TASK DESCRIPTION = Reproduce the material from its beginning through the line containing "## 11.4 文件操作", with "Median" replaced by "Central Estimate" and everything else unchanged. Omit the pictures from the answer.

──────

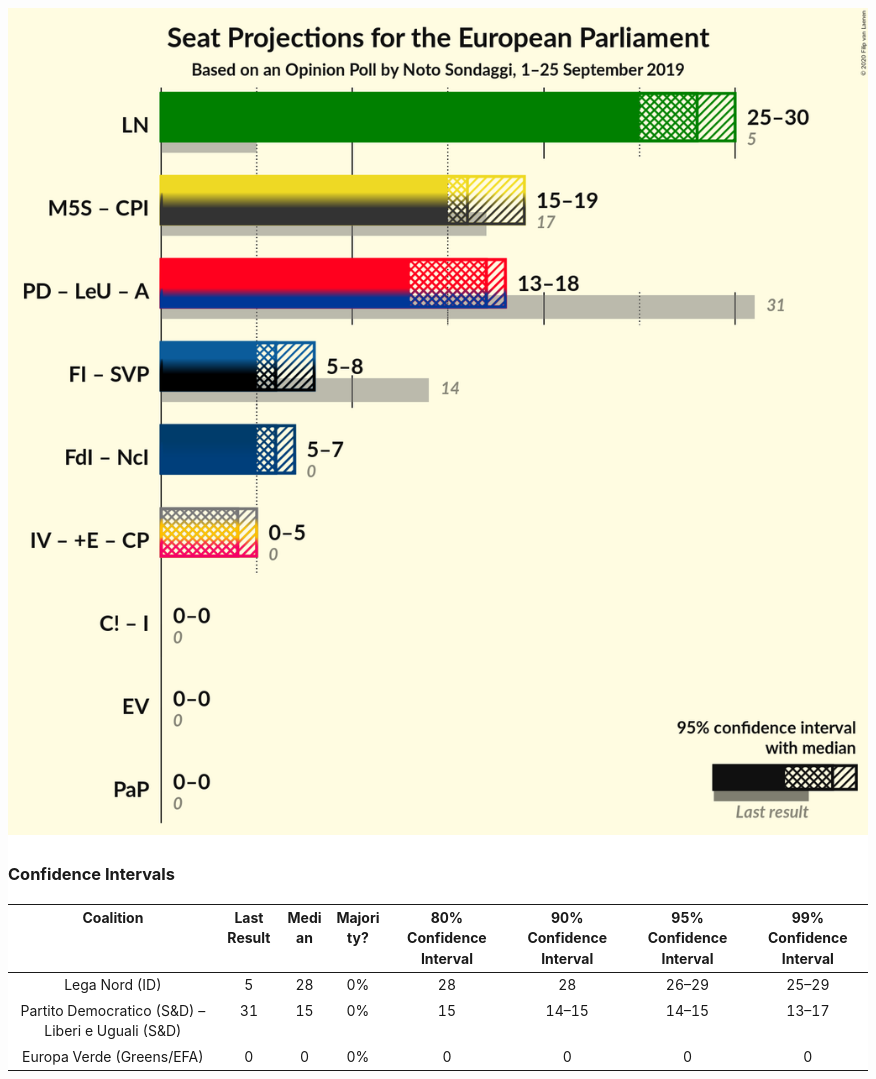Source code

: ![Graph with coalitions seats not yet produced](2019-09-25-NotoSondaggi-coalitions-seats.png "Coalitions Seats")

### Confidence Intervals

| Coalition | Last Result | Median | Majority? | 80% Confidence Interval | 90% Confidence Interval | 95% Confidence Interval | 99% Confidence Interval |
|:---------:|:-----------:|:------:|:---------:|:-----------------------:|:-----------------------:|:-----------------------:|:-----------------------:|
| Lega Nord (ID) | 5 | 28 | 0% | 28 | 28 | 26–29 | 25–29 |
| Partito Democratico (S&D) – Liberi e Uguali (S&D) | 31 | 15 | 0% | 15 | 14–15 | 14–15 | 13–17 |
| Europa Verde (Greens/EFA) | 0 | 0 | 0% | 0 | 0 | 0 | 0 |
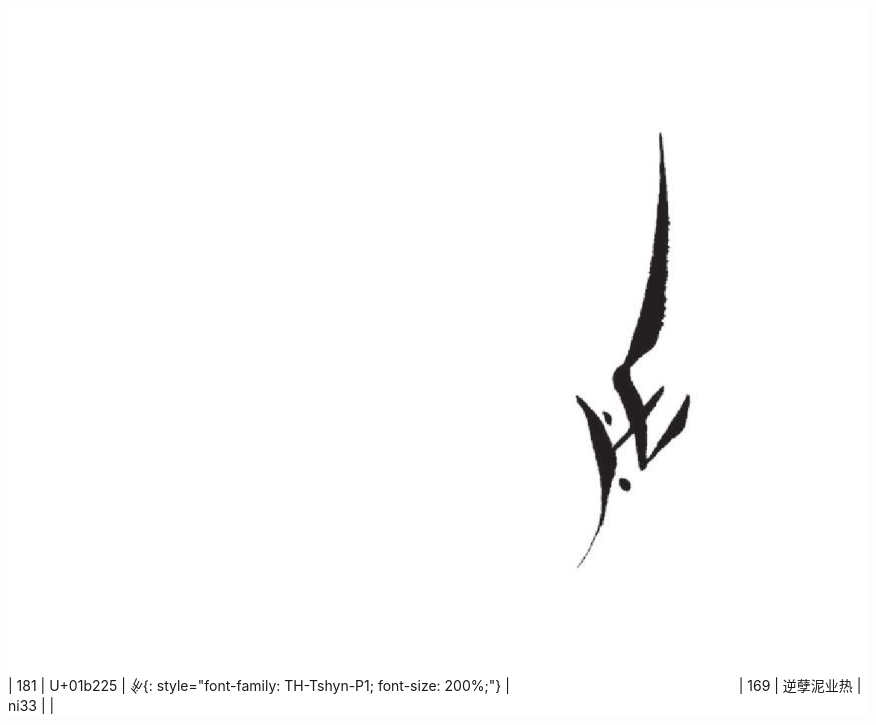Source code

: | 181 | U+01b225 | <span>𛈥</span>{: style="font-family: TH-Tshyn-P1; font-size: 200%;"} | ![U+01b225](../glyph/181.jpg) | 169 | 逆孽泥业热 | ni33 |  |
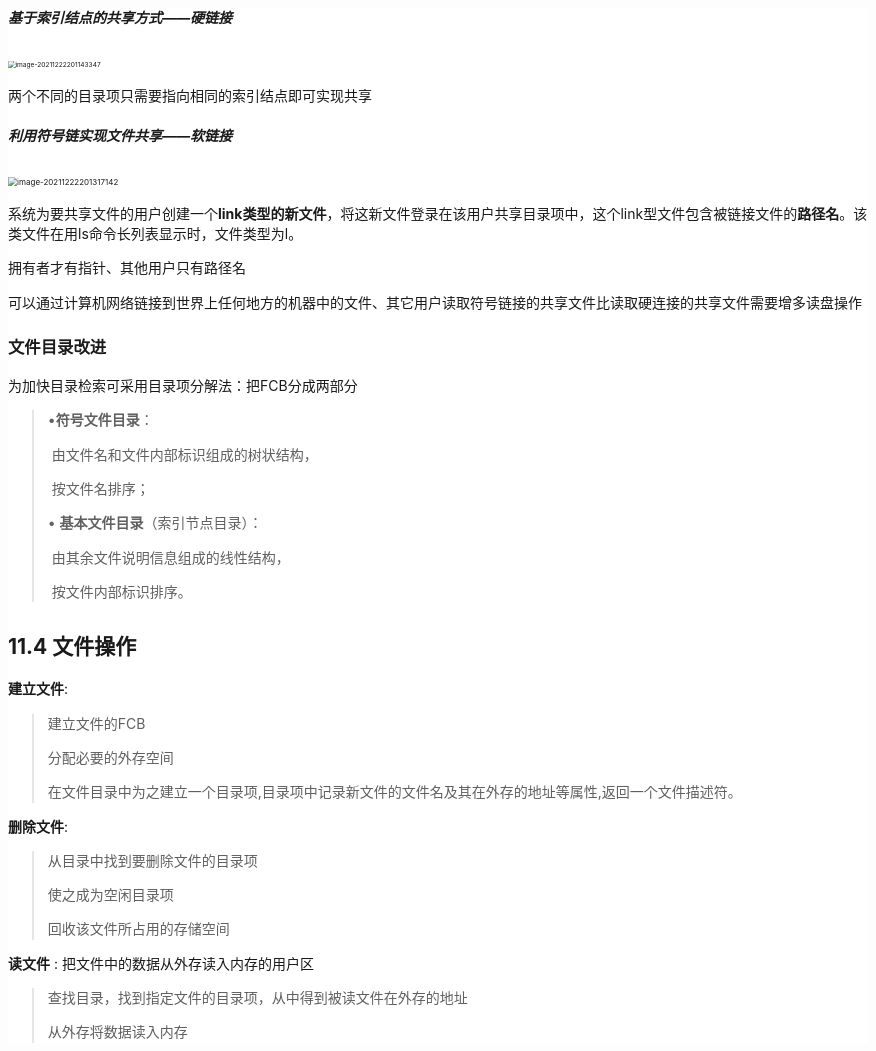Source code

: ##### 基于索引结点的共享方式——硬链接

<img src="https://note-image-1307786938.cos.ap-beijing.myqcloud.com/typora/qshell/image-20211222201143347.png" alt="image-20211222201143347" style="zoom:47%;" />

两个不同的目录项只需要指向相同的索引结点即可实现共享

##### 利用符号链实现文件共享——软链接

<img src="https://note-image-1307786938.cos.ap-beijing.myqcloud.com/typora/qshell/image-20211222201317142.png" alt="image-20211222201317142" style="zoom:57%;" />

系统为要共享文件的用户创建一个**link类型的新文件**，将这新文件登录在该用户共享目录项中，这个link型文件包含被链接文件的**路径名**。该类文件在用ls命令长列表显示时，文件类型为l。

拥有者才有指针、其他用户只有路径名

可以通过计算机网络链接到世界上任何地方的机器中的文件、其它用户读取符号链接的共享文件比读取硬连接的共享文件需要增多读盘操作

### 文件目录改进

为加快目录检索可采用目录项分解法：把FCB分成两部分

> •**符号文件目录**：
>
> ​     由文件名和文件内部标识组成的树状结构，
>
> ​     按文件名排序；
>
> • **基本文件目录**（索引节点目录）：
>
> ​     由其余文件说明信息组成的线性结构，
>
> ​     按文件内部标识排序。

## 11.4 文件操作

**建立文件**: 

> 建立文件的FCB
>
> 分配必要的外存空间
>
> 在文件目录中为之建立一个目录项,目录项中记录新文件的文件名及其在外存的地址等属性,返回一个文件描述符。

**删除文件**: 

> 从目录中找到要删除文件的目录项
>
> 使之成为空闲目录项
>
> 回收该文件所占用的存储空间

**读文件** : 把文件中的数据从外存读入内存的用户区

> 查找目录，找到指定文件的目录项，从中得到被读文件在外存的地址
>
> 从外存将数据读入内存

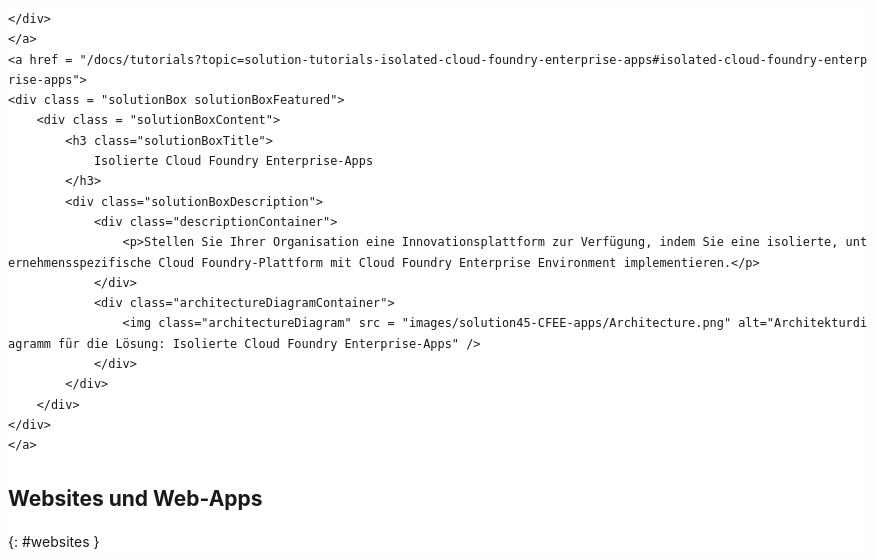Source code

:     </div>
    </a>
    <a href = "/docs/tutorials?topic=solution-tutorials-isolated-cloud-foundry-enterprise-apps#isolated-cloud-foundry-enterprise-apps">
    <div class = "solutionBox solutionBoxFeatured">
        <div class = "solutionBoxContent">
            <h3 class="solutionBoxTitle">
                Isolierte Cloud Foundry Enterprise-Apps
            </h3>
            <div class="solutionBoxDescription">
                <div class="descriptionContainer">
                    <p>Stellen Sie Ihrer Organisation eine Innovationsplattform zur Verfügung, indem Sie eine isolierte, unternehmensspezifische Cloud Foundry-Plattform mit Cloud Foundry Enterprise Environment implementieren.</p>
                </div>
                <div class="architectureDiagramContainer">
                    <img class="architectureDiagram" src = "images/solution45-CFEE-apps/Architecture.png" alt="Architekturdiagramm für die Lösung: Isolierte Cloud Foundry Enterprise-Apps" />
                </div>
            </div>
        </div>
    </div>
    </a>
</div>

## Websites und Web-Apps
{: #websites }

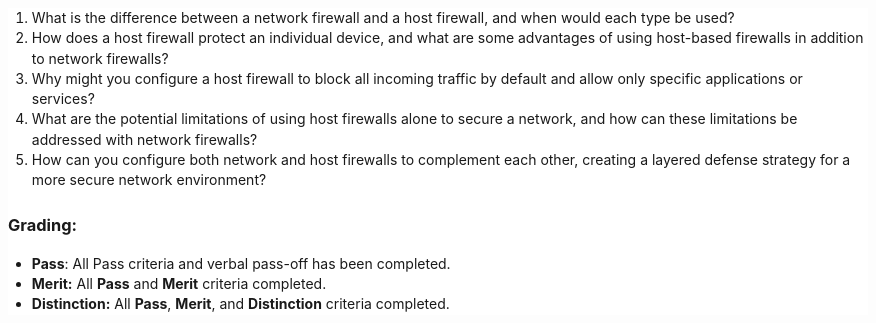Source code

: 1. What is the difference between a network firewall and a host firewall, and when would each type be used?
1. How does a host firewall protect an individual device, and what are some advantages of using host-based firewalls in addition to network firewalls?
1. Why might you configure a host firewall to block all incoming traffic by default and allow only specific applications or services?
1. What are the potential limitations of using host firewalls alone to secure a network, and how can these limitations be addressed with network firewalls?
1. How can you configure both network and host firewalls to complement each other, creating a layered defense strategy for a more secure network environment?

### Grading:
- **Pass**: All Pass criteria and verbal pass-off has been completed.
- **Merit:** All **Pass** and **Merit** criteria completed.
- **Distinction:** All **Pass**, **Merit**, and **Distinction** criteria completed.
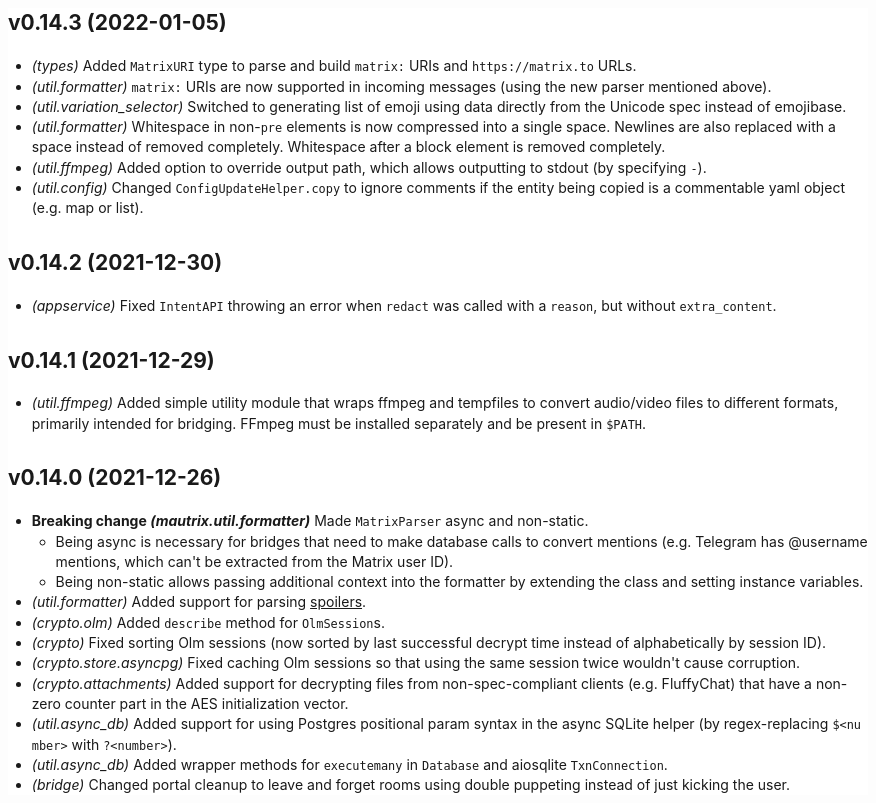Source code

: ## v0.14.3 (2022-01-05)

* *(types)* Added `MatrixURI` type to parse and build `matrix:` URIs and
  `https://matrix.to` URLs.
* *(util.formatter)* `matrix:` URIs are now supported in incoming messages
  (using the new parser mentioned above).
* *(util.variation_selector)* Switched to generating list of emoji using data
  directly from the Unicode spec instead of emojibase.
* *(util.formatter)* Whitespace in non-`pre` elements is now compressed into
  a single space. Newlines are also replaced with a space instead of removed
  completely. Whitespace after a block element is removed completely.
* *(util.ffmpeg)* Added option to override output path, which allows outputting
  to stdout (by specifying `-`).
* *(util.config)* Changed `ConfigUpdateHelper.copy` to ignore comments if the
  entity being copied is a commentable yaml object (e.g. map or list).

## v0.14.2 (2021-12-30)

* *(appservice)* Fixed `IntentAPI` throwing an error when `redact` was called
  with a `reason`, but without `extra_content`.

## v0.14.1 (2021-12-29)

* *(util.ffmpeg)* Added simple utility module that wraps ffmpeg and tempfiles
  to convert audio/video files to different formats, primarily intended for
  bridging. FFmpeg must be installed separately and be present in `$PATH`.

## v0.14.0 (2021-12-26)

* **Breaking change *(mautrix.util.formatter)*** Made `MatrixParser` async
  and non-static.
  * Being async is necessary for bridges that need to make database calls to
    convert mentions (e.g. Telegram has @username mentions, which can't be
    extracted from the Matrix user ID).
  * Being non-static allows passing additional context into the formatter by
    extending the class and setting instance variables.
* *(util.formatter)* Added support for parsing
  [spoilers](https://spec.matrix.org/v1.1/client-server-api/#spoiler-messages).
* *(crypto.olm)* Added `describe` method for `OlmSession`s.
* *(crypto)* Fixed sorting Olm sessions (now sorted by last successful decrypt
  time instead of alphabetically by session ID).
* *(crypto.store.asyncpg)* Fixed caching Olm sessions so that using the same
  session twice wouldn't cause corruption.
* *(crypto.attachments)* Added support for decrypting files from
  non-spec-compliant clients (e.g. FluffyChat) that have a non-zero counter
  part in the AES initialization vector.
* *(util.async_db)* Added support for using Postgres positional param syntax in
  the async SQLite helper (by regex-replacing `$<number>` with `?<number>`).
* *(util.async_db)* Added wrapper methods for `executemany` in `Database` and
  aiosqlite `TxnConnection`.
* *(bridge)* Changed portal cleanup to leave and forget rooms using double
  puppeting instead of just kicking the user.
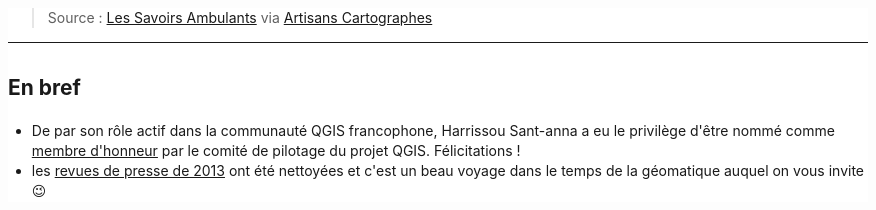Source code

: > Source : [Les Savoirs Ambulants](https://www.lessavoirsambulants.fr/) via [Artisans Cartographes](https://twitter.com/Artisans_Cartos/status/1260187936202645505)

----

## En bref

- De par son rôle actif dans la communauté QGIS francophone, Harrissou Sant-anna a eu le privilège d'être nommé comme [membre d'honneur](https://www.qgis.org/en/site/getinvolved/governance/charter/index.html#honorable-members) par le comité de pilotage du projet QGIS. Félicitations !
- les [revues de presse de 2013](../../2013/rdp_2013-01-04/) ont été nettoyées et c'est un beau voyage dans le temps de la géomatique auquel on vous invite :wink:

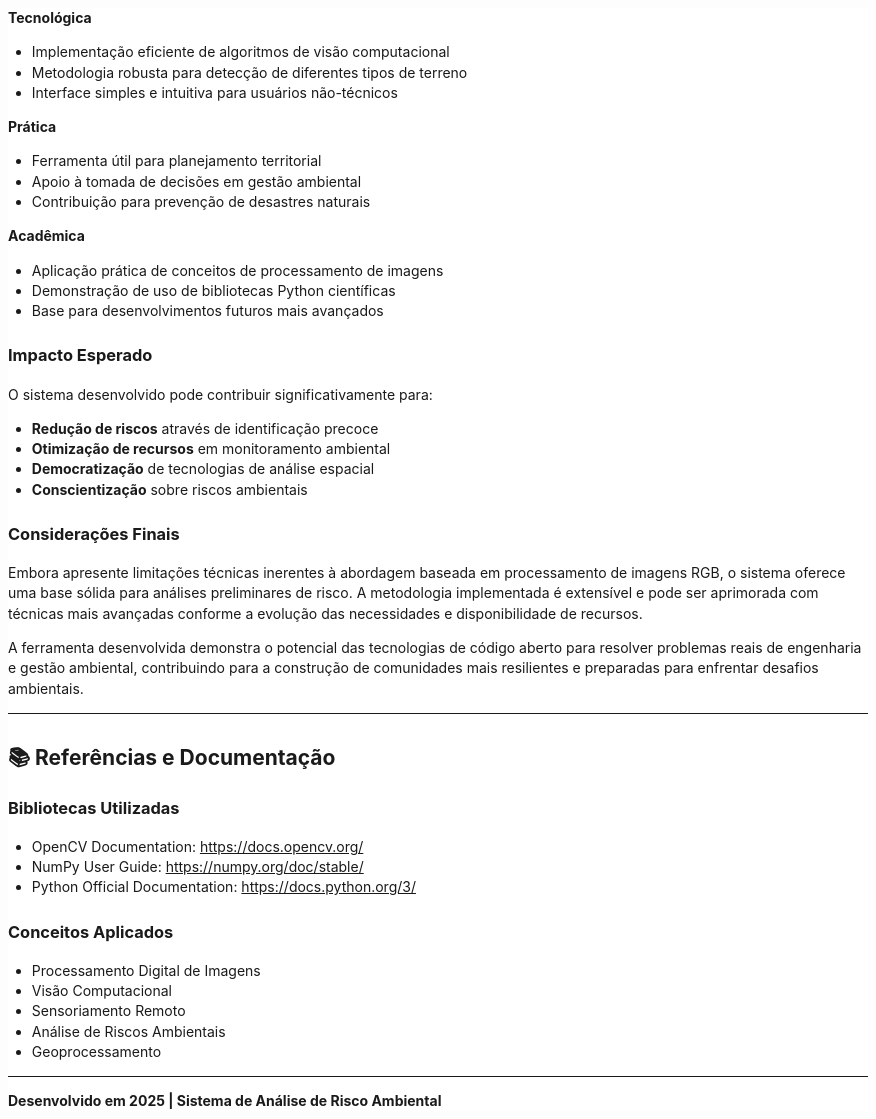**Tecnológica**
- Implementação eficiente de algoritmos de visão computacional
- Metodologia robusta para detecção de diferentes tipos de terreno
- Interface simples e intuitiva para usuários não-técnicos

**Prática**
- Ferramenta útil para planejamento territorial
- Apoio à tomada de decisões em gestão ambiental
- Contribuição para prevenção de desastres naturais

**Acadêmica**
- Aplicação prática de conceitos de processamento de imagens
- Demonstração de uso de bibliotecas Python científicas
- Base para desenvolvimentos futuros mais avançados

### Impacto Esperado

O sistema desenvolvido pode contribuir significativamente para:
- **Redução de riscos** através de identificação precoce
- **Otimização de recursos** em monitoramento ambiental
- **Democratização** de tecnologias de análise espacial
- **Conscientização** sobre riscos ambientais

### Considerações Finais

Embora apresente limitações técnicas inerentes à abordagem baseada em processamento de imagens RGB, o sistema oferece uma base sólida para análises preliminares de risco. A metodologia implementada é extensível e pode ser aprimorada com técnicas mais avançadas conforme a evolução das necessidades e disponibilidade de recursos.

A ferramenta desenvolvida demonstra o potencial das tecnologias de código aberto para resolver problemas reais de engenharia e gestão ambiental, contribuindo para a construção de comunidades mais resilientes e preparadas para enfrentar desafios ambientais.

---

## 📚 Referências e Documentação

### Bibliotecas Utilizadas
- OpenCV Documentation: https://docs.opencv.org/
- NumPy User Guide: https://numpy.org/doc/stable/
- Python Official Documentation: https://docs.python.org/3/

### Conceitos Aplicados
- Processamento Digital de Imagens
- Visão Computacional
- Sensoriamento Remoto
- Análise de Riscos Ambientais
- Geoprocessamento

---

**Desenvolvido em 2025 | Sistema de Análise de Risco Ambiental**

──────

OUTPUT OF THE TASK =
Source code

: ![Graph with coalitions seats not yet produced](2019-09-25-NotoSondaggi-coalitions-seats.png "Coalitions Seats")

### Confidence Intervals

| Coalition | Last Result | Central Estimate | Majority? | 80% Confidence Interval | 90% Confidence Interval | 95% Confidence Interval | 99% Confidence Interval |
|:---------:|:-----------:|:------:|:---------:|:-----------------------:|:-----------------------:|:-----------------------:|:-----------------------:|
| Lega Nord (ID) | 5 | 28 | 0% | 28 | 28 | 26–29 | 25–29 |
| Partito Democratico (S&D) – Liberi e Uguali (S&D) | 31 | 15 | 0% | 15 | 14–15 | 14–15 | 13–17 |
| Europa Verde (Greens/EFA) | 0 | 0 | 0% | 0 | 0 | 0 | 0 |
Source code

: | 181 | U+01b225 | <span>𛈥</span>{: style="font-family: TH-Tshyn-P1; font-size: 200%;"} | ![U+01b225](../glyph/181.jpg) | 169 | 逆孽泥业热 | ni33 |  |
Source code

: ##### 基于索引结点的共享方式——硬链接

<img src="https://note-image-1307786938.cos.ap-beijing.myqcloud.com/typora/qshell/image-20211222201143347.png" alt="image-20211222201143347" style="zoom:47%;" />

两个不同的目录项只需要指向相同的索引结点即可实现共享

##### 利用符号链实现文件共享——软链接

<img src="https://note-image-1307786938.cos.ap-beijing.myqcloud.com/typora/qshell/image-20211222201317142.png" alt="image-20211222201317142" style="zoom:57%;" />

系统为要共享文件的用户创建一个**link类型的新文件**，将这新文件登录在该用户共享目录项中，这个link型文件包含被链接文件的**路径名**。该类文件在用ls命令长列表显示时，文件类型为l。

拥有者才有指针、其他用户只有路径名

可以通过计算机网络链接到世界上任何地方的机器中的文件、其它用户读取符号链接的共享文件比读取硬连接的共享文件需要增多读盘操作

### 文件目录改进

为加快目录检索可采用目录项分解法：把FCB分成两部分

> •**符号文件目录**：
>
> ​     由文件名和文件内部标识组成的树状结构，
>
> ​     按文件名排序；
>
> • **基本文件目录**（索引节点目录）：
>
> ​     由其余文件说明信息组成的线性结构，
>
> ​     按文件内部标识排序。

## 11.4 文件操作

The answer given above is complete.